Komorbid tik bozukluğu olan OKB'li çocuklar ve ergenler tartışılırken biraz daha karmaşık hale gelir ve izlenecek en iyi yolun ne olduğu her zaman net değildir. Kendi ailemin deneyimine göre, oğlum Dan, OKB'si şiddetliyken yüzünde bükülmeler, seğirmeler ve tikler yaşadı. OKB'si olan çocukların yaklaşık% 50'sinde tikler ve Tourette sendromu görüldüğü ve bu çocukların% 15'ine Tourette sendromu tanısı konulduğu için bu nadir değildir.
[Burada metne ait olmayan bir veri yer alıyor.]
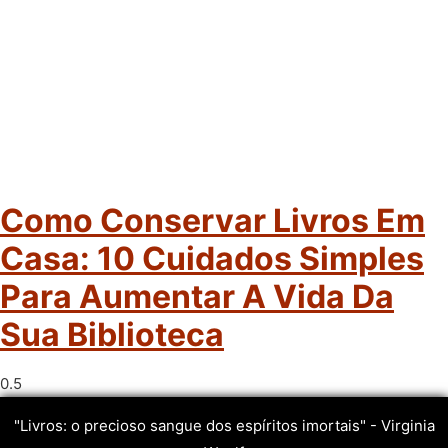
Como Conservar Livros Em
Casa: 10 Cuidados Simples
Para Aumentar A Vida Da
Sua Biblioteca
"Livros: o precioso sangue dos espíritos imortais" - Virginia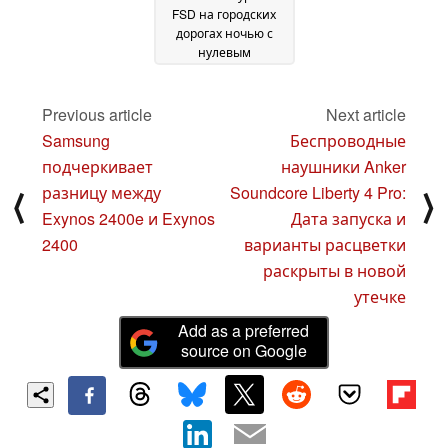
FSD на городских
дорогах ночью с
нулевым
вмешательством,
пока Tesla получает
разрешение на
Previous article
Next article
тестирование в
Samsung
Беспроводные
Китае
17 June 2024
подчеркивает
наушники Anker
разницу между
Soundcore Liberty 4 Pro:
⟨
⟩
Exynos 2400e и Exynos
Дата запуска и
2400
варианты расцветки
раскрыты в новой
утечке
Add as a preferred
source on Google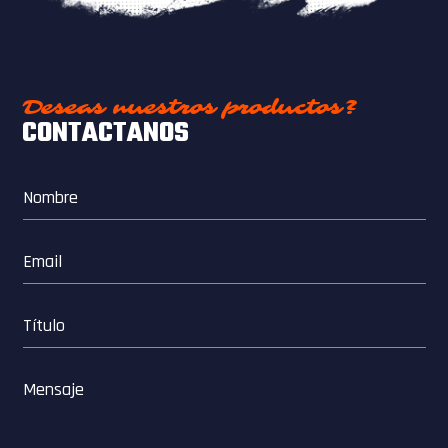
Deseas nuestros productos?
CONTACTANOS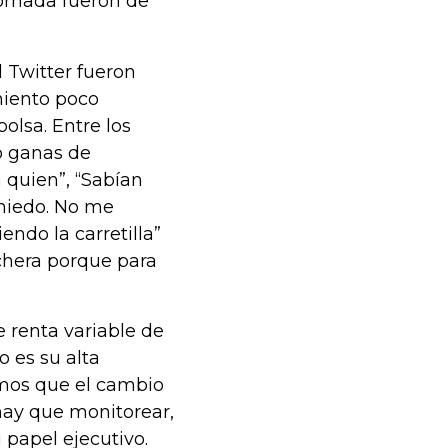
jornada fueron de
 Twitter fueron
miento poco
olsa. Entre los
o ganas de
 quien”, “Sabían
miedo. No me
ndo la carretilla”
chera porque para
e renta variable de
o es su alta
eemos que el cambio
hay que monitorear,
 papel ejecutivo.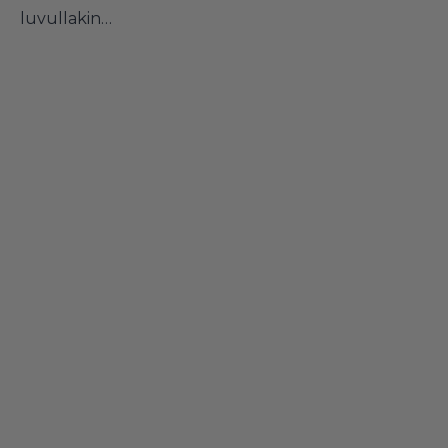
luvullakin…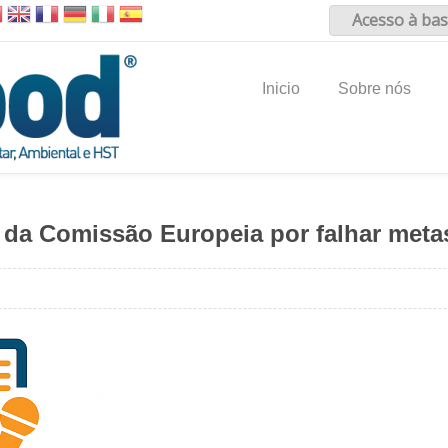
Acesso à bas
Inicio
Sobre nós
o da Comissão Europeia por falhar meta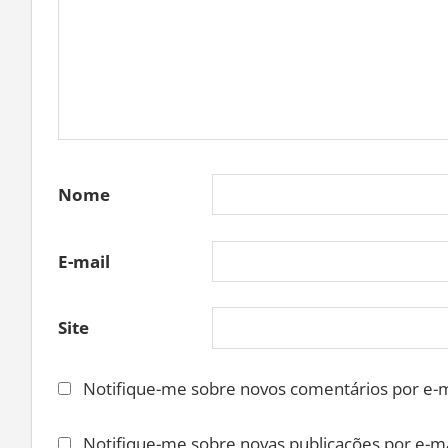
Nome
E-mail
Site
Notifique-me sobre novos comentários por e-m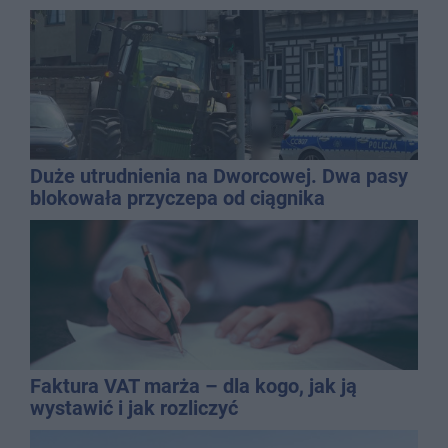
Duże utrudnienia na Dworcowej. Dwa pasy
blokowała przyczepa od ciągnika
Faktura VAT marża – dla kogo, jak ją
wystawić i jak rozliczyć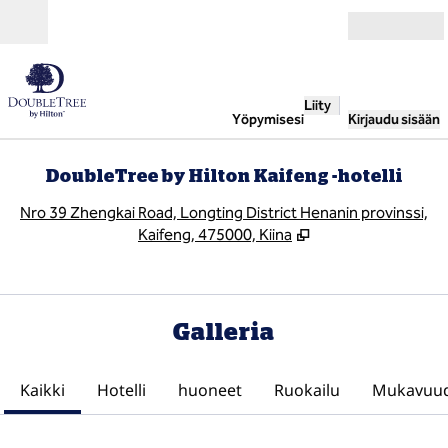
Siirry sisältöön
Avoinna
Liity
Yöpymisesi
Kirjaudu sisään
DoubleTree by Hilton Kaifeng -hotelli
,
A
Nro 39 Zhengkai Road, Longting District Henanin provinssi,
Kaifeng, 475000, Kiina
Galleria
Kaikki
Hotelli
huoneet
Ruokailu
Mukavuu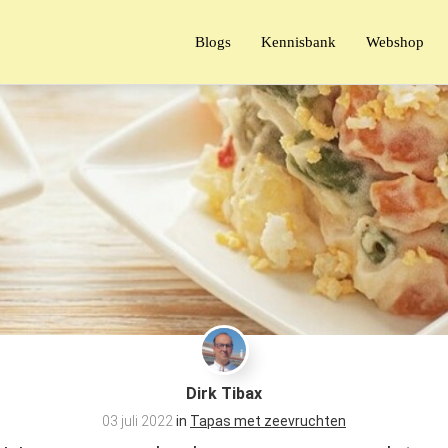
Blogs
Kennisbank
Webshop
Dirk Tibax
03 juli 2022
in
Tapas met zeevruchten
Dan’in durumunda, aldığı ilaçlardan bazıları tiklerine katkıda bulunmuş olabilir. Neyse ki, ilaçları bıraktıktan ve maruz kalma ve tepki önleme (ERP) tedavisi üzerinde çok çalıştıktan sonra, tüm tikleri, seğirmeleri ve yüz bükülmeleri ortadan kalktı. Onun eş tanılı depresyon ve YAB (Genelleştirilmiş Anksiyete Bozukluğu) teşhislerinin de yol kenarında düştüğünü not etmek ilginçtir.

Bu 2010 çalışmasında da bildirilen yukarıdaki incelemeden elde edilen bir başka bulgu, ailesinde OKB öyküsü olan çocuk ve ergenlerin, ailesinde OKB öyküsü olmayanlara göre BDT ile daha kötü sonuçlara sahip olduğudur. Bunun nedeninin ne olduğu belli değil, ancak muhtemelen evde OKB ile uğraşan diğerlerinin çocuklarını tam olarak destekleyememesiyle ilgili olabilir. Bu durumlarda, ilaçla birlikte CBT, en faydalı tedavi yaklaşımı gibi görünmektedir.

Sonuç olarak, maruz kalma ve yanıt önleme (ERP) terapisi, çocuklar ve ergenler için çalışır. Ne kadar erken yardım aranırsa, sonuçlar muhtemelen o kadar iyi olacaktır. OKB kontrol altına alındığında, depresyon, YAB (Genelleştirilmiş Anksiyete Bozukluğu) ve hatta tik bozuklukları gibi komorbid durumların ortadan kalkması ek bir avantaj olabilir.

Çocuklarımız için obsesif kompulsif bozukluğun tedavisini geciktirmek için iyi bir neden yoktur. Çocuğunuz veya ergeniniz OKB ile mücadele ediyorsa, doğru olanı yapın. Onlar için hemen yardım alın.